Sleep Soundly During Menopause
Menopause is a milestone in a woman’s life, marking the end of her reproductive years. It’s a normal part of aging, when the ovaries stop producing estrogen and progesterone and the menstrual cycle stops.
For some women, this can be a difficult and emotional stage of life. In addition to the end of reproductive years, menopause can bring a litany of side effects that can last years and impact other aspects of a woman’s daily life.
Hot flashes – along with the associated sweating – are the most common symptom of menopause that women experience. Not only do hot flashes and sweating become a nuisance, but they can also interfere with one of the most important things a woman does every day: sleep.
“Women commonly lose sleep during menopause primarily due to hot flashes that occur at night. Hot flashes or night sweats can greatly disrupt sleep. In addition, other medical issues such as anxiety and depression can contribute to insomnia around the time of menopause,” said Dr. Mara Thur, an Abington-Jefferson Health obstetrician-gynecologist.
According to the National Sleep Foundation, approximately 61 percent of menopausal women have issues with sleep. Compounding the issue, difficulty sleeping can lead to other problems, such as daytime drowsiness.
“Insomnia can cause and/or exacerbate many medical conditions. Most importantly, the patient's quality of life can be greatly disturbed by a persistent lack of sleep. In addition, chronic insomnia can lead to self-medication and the potential for drug dependency. It can also intensify feelings of depression and anxiety,” Dr. Thur said.
Since hot flashes and other menopause symptoms are triggered by the body producing less hormones, one common treatment is hormone replacement therapy, in which estrogen, , either alone or combined with progesterone, is administered via a pill, patch or vaginal cream.
However, hormone replacement therapy isn’t for every woman – some aren’t candidates, some don’t have severe enough symptoms, and some women simply decide that the treatment isn’t right for them. Menopausal women who fall into this category have another option.
“Certain low-dose antidepressants (SSRI/SNRIs) have been found to reduce hot flashes,” Dr. Thur said. Relieving hot flashes with this type of medication can also improve the quality of sleep.
But medication and hormones aren’t the only way to achieve a better night’s sleep during menopause.
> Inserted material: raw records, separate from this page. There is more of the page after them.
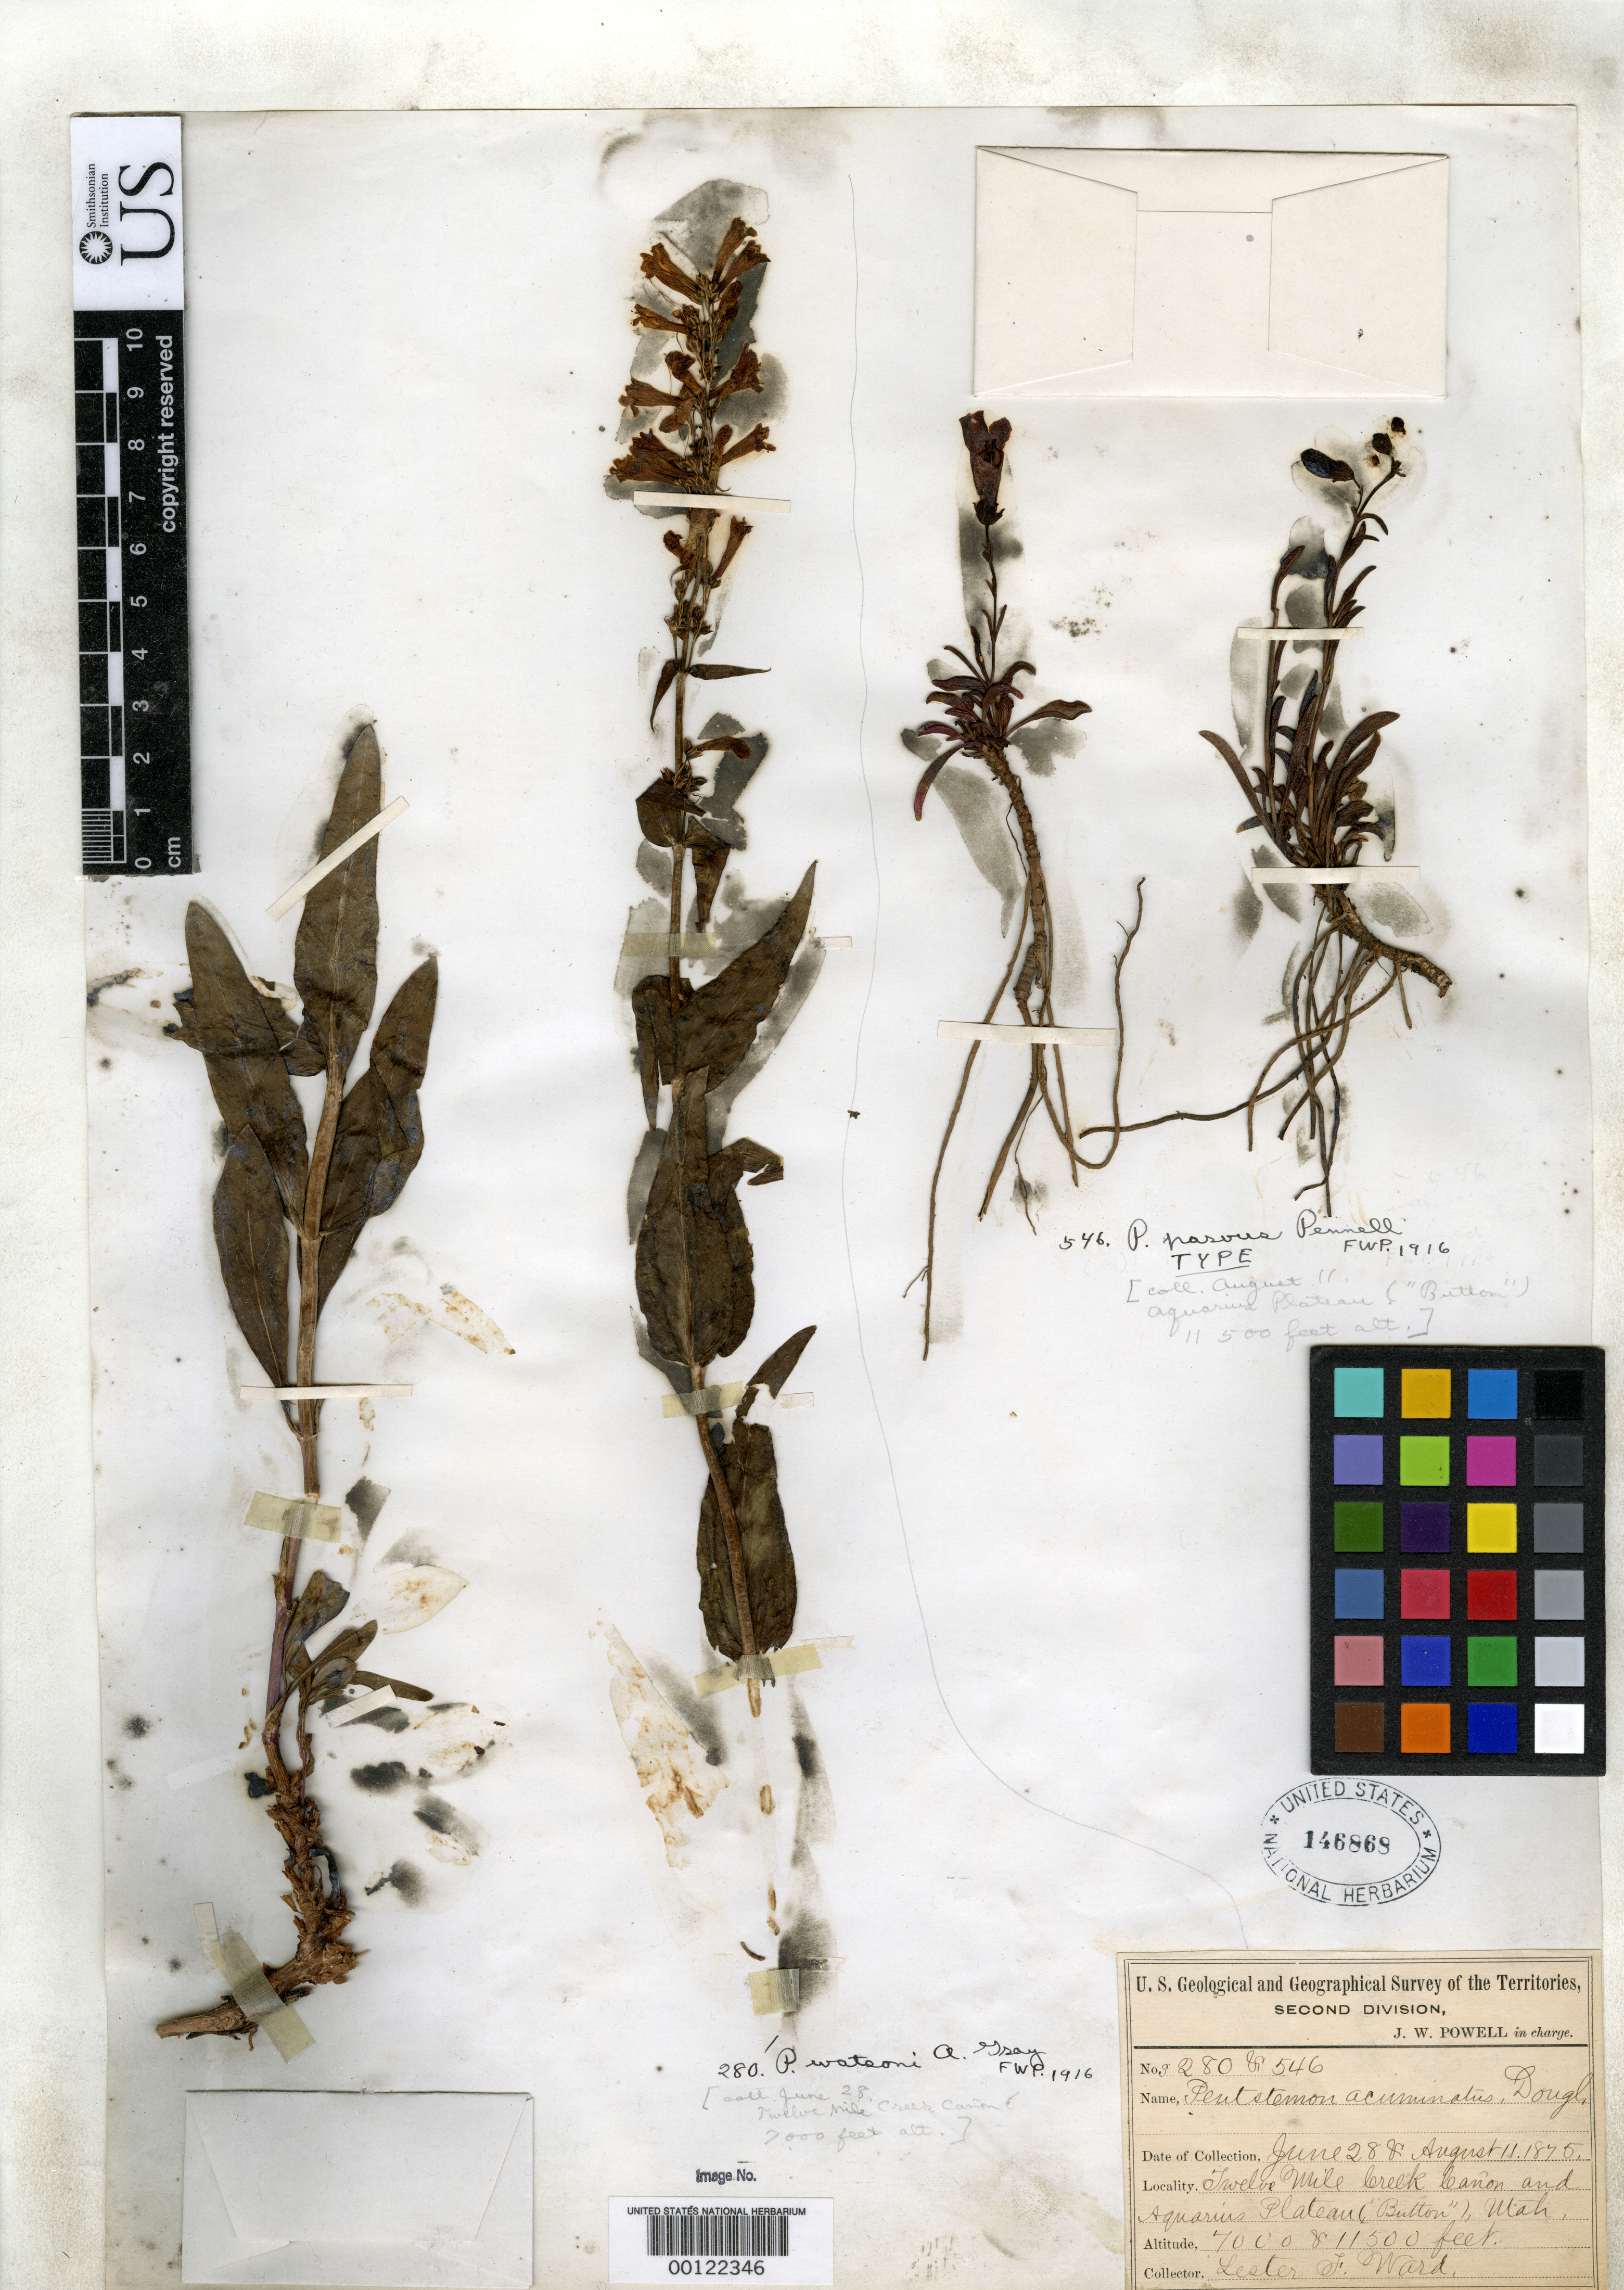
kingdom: Plantae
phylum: Tracheophyta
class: Magnoliopsida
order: Lamiales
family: Plantaginaceae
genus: Penstemon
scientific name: Penstemon parvus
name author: Pennell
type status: Holotype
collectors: L. F. Ward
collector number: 546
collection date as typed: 11 Aug 1875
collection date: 1875-08-11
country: United States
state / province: Utah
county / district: Garfield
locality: Aquarius Plateau.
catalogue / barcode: US 146868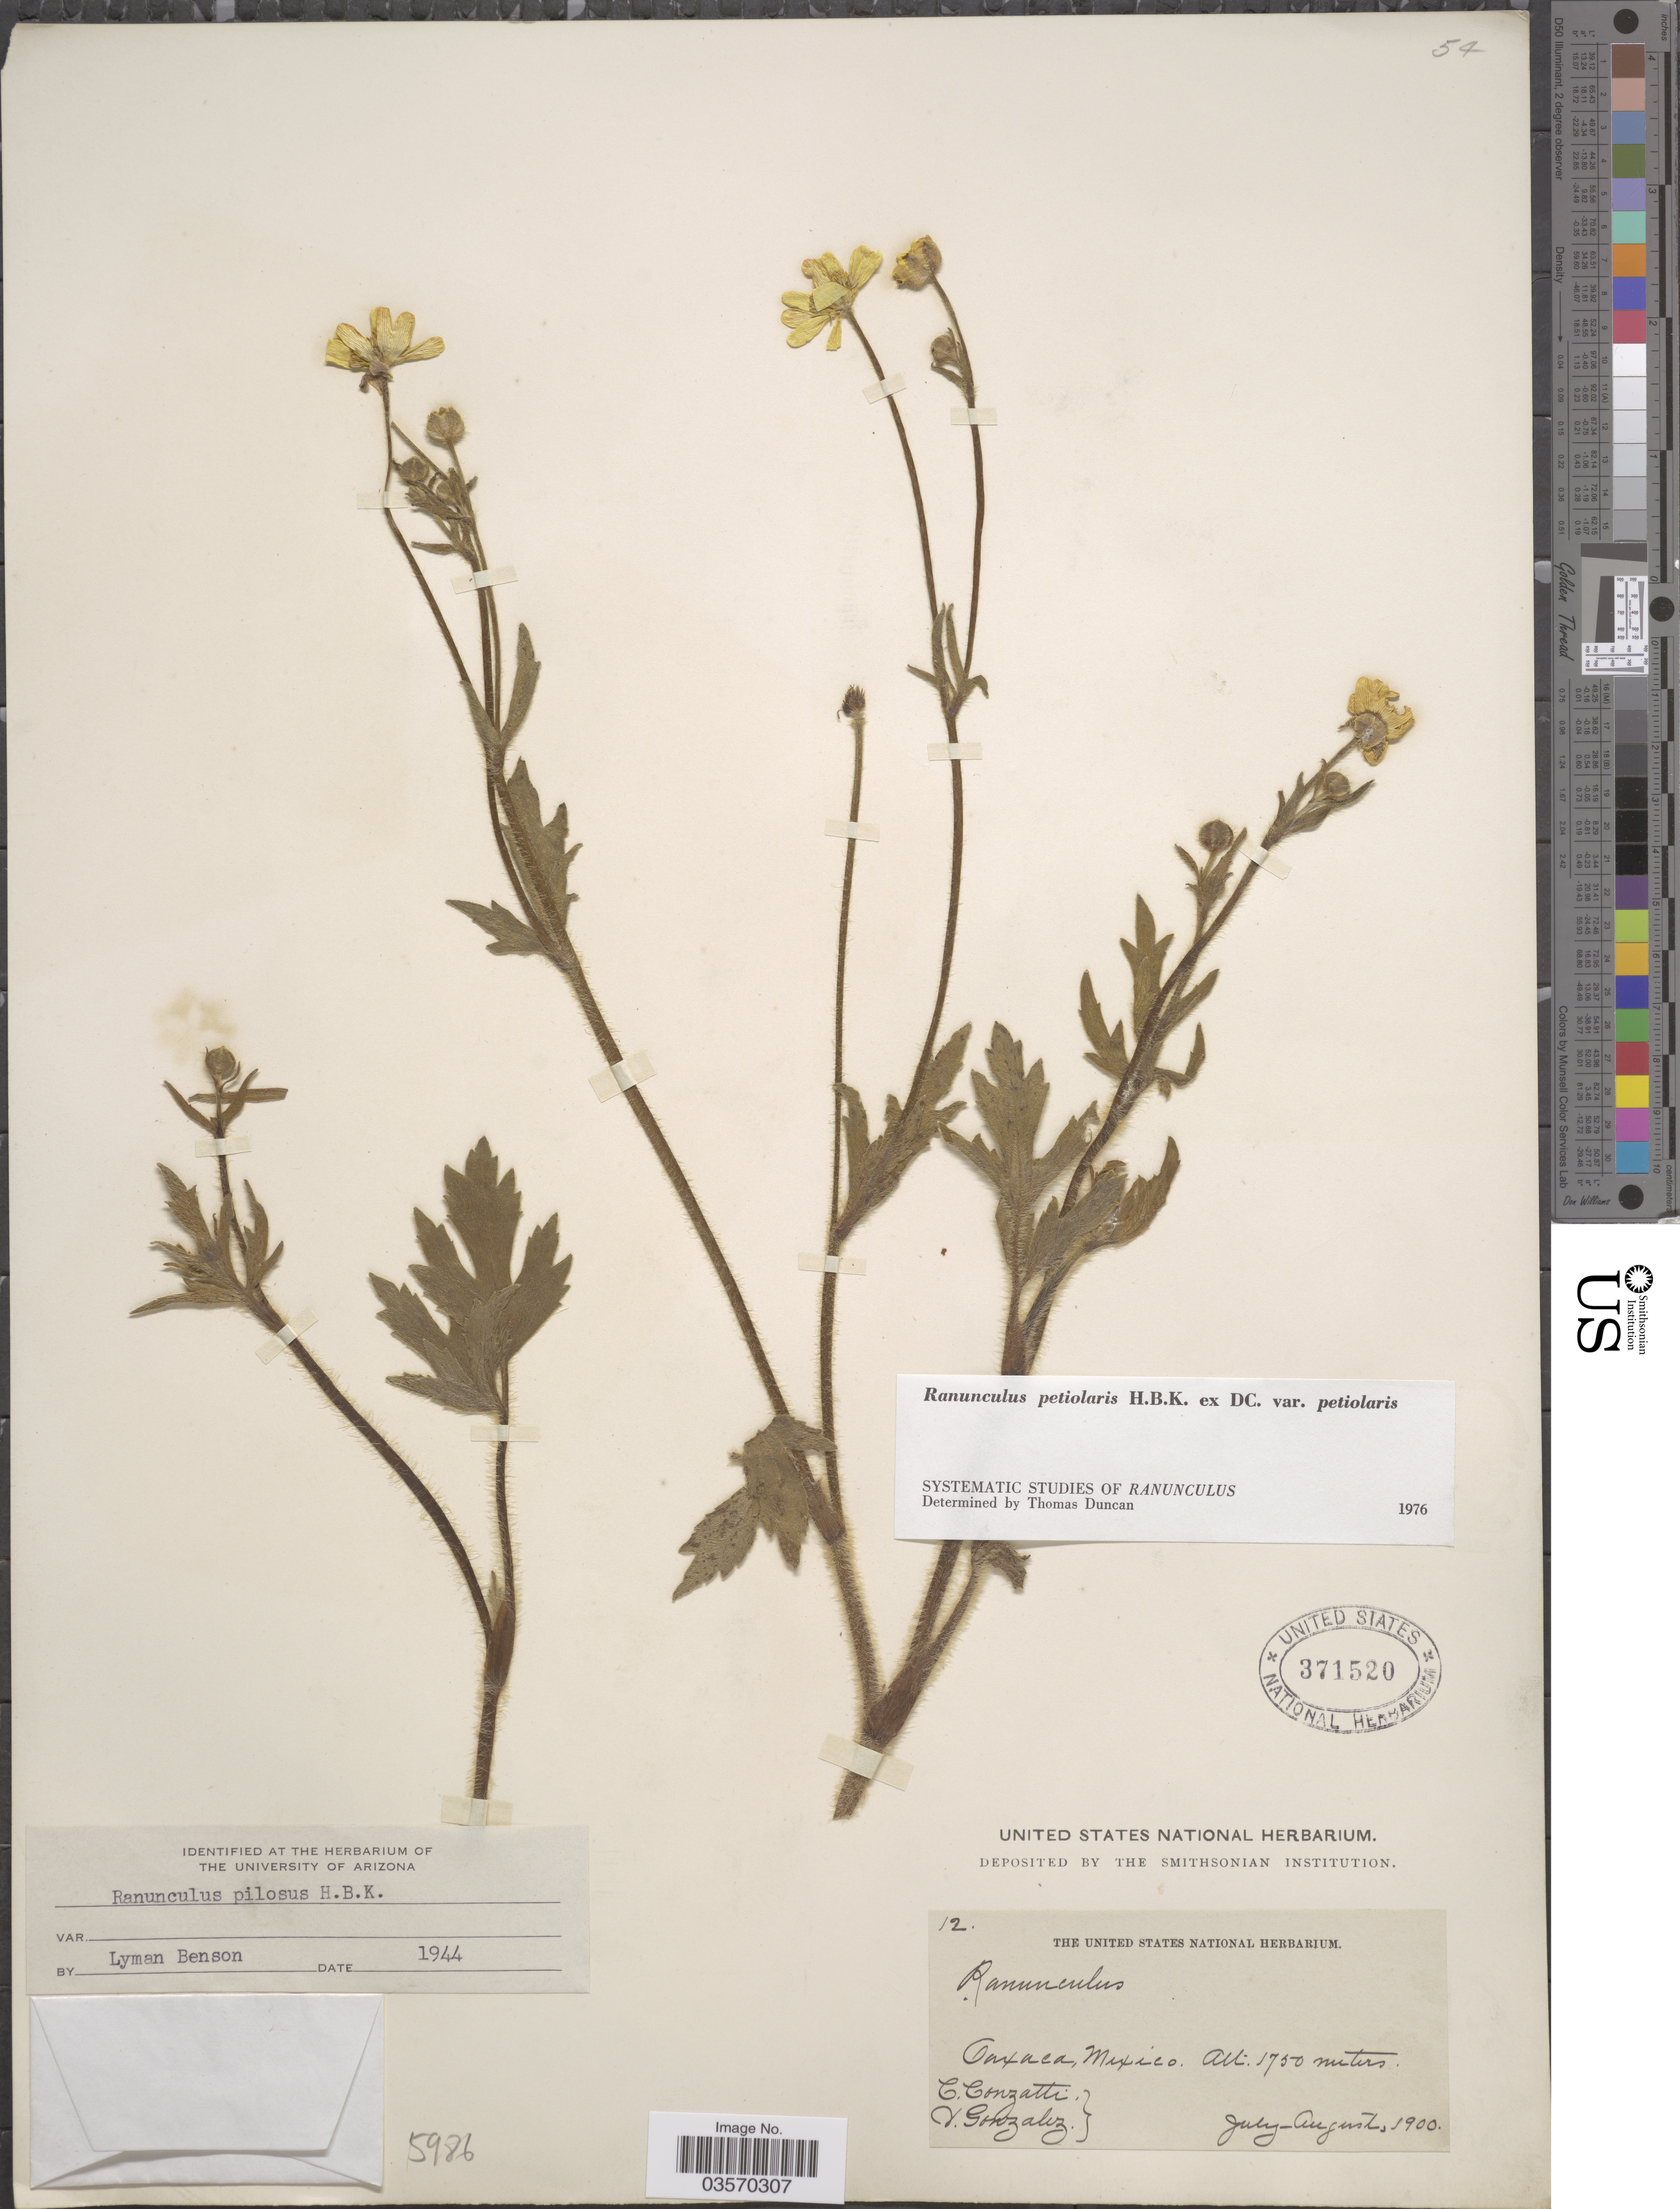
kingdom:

“One of the most important factors in improving sleep is to optimize one's ‘sleep hygiene.’ Sleep hygiene involves behavioral modifications surrounding the sleep environment,” Dr. Thur said. “Specifically, one should refrain from caffeine for several hours prior to sleep, omit television or other distracting devices from the room, lower the room temperature and keep an extra set of pajamas by the bed.”
Before hopping into bed, try to find ways to stay cool during the night, such as wearing loose clothing made of natural fibers like cotton, and keeping your bedroom cool and well-ventilated.
Maintaining a regular bedtime schedule – going to bed and waking up at the same time every day – can also help. This trains your body to release hormones that make you tired at bedtime and stop producing those hormones when it’s time to get up. Keeping a consistent schedule will actually help you sleep better at night.
Exercising may help you sleep better at night, too. Studies have shown that exercising during the day leads to improved quality of sleep, in addition to fewer symptoms of depression, more vitality, and less daytime sleepiness.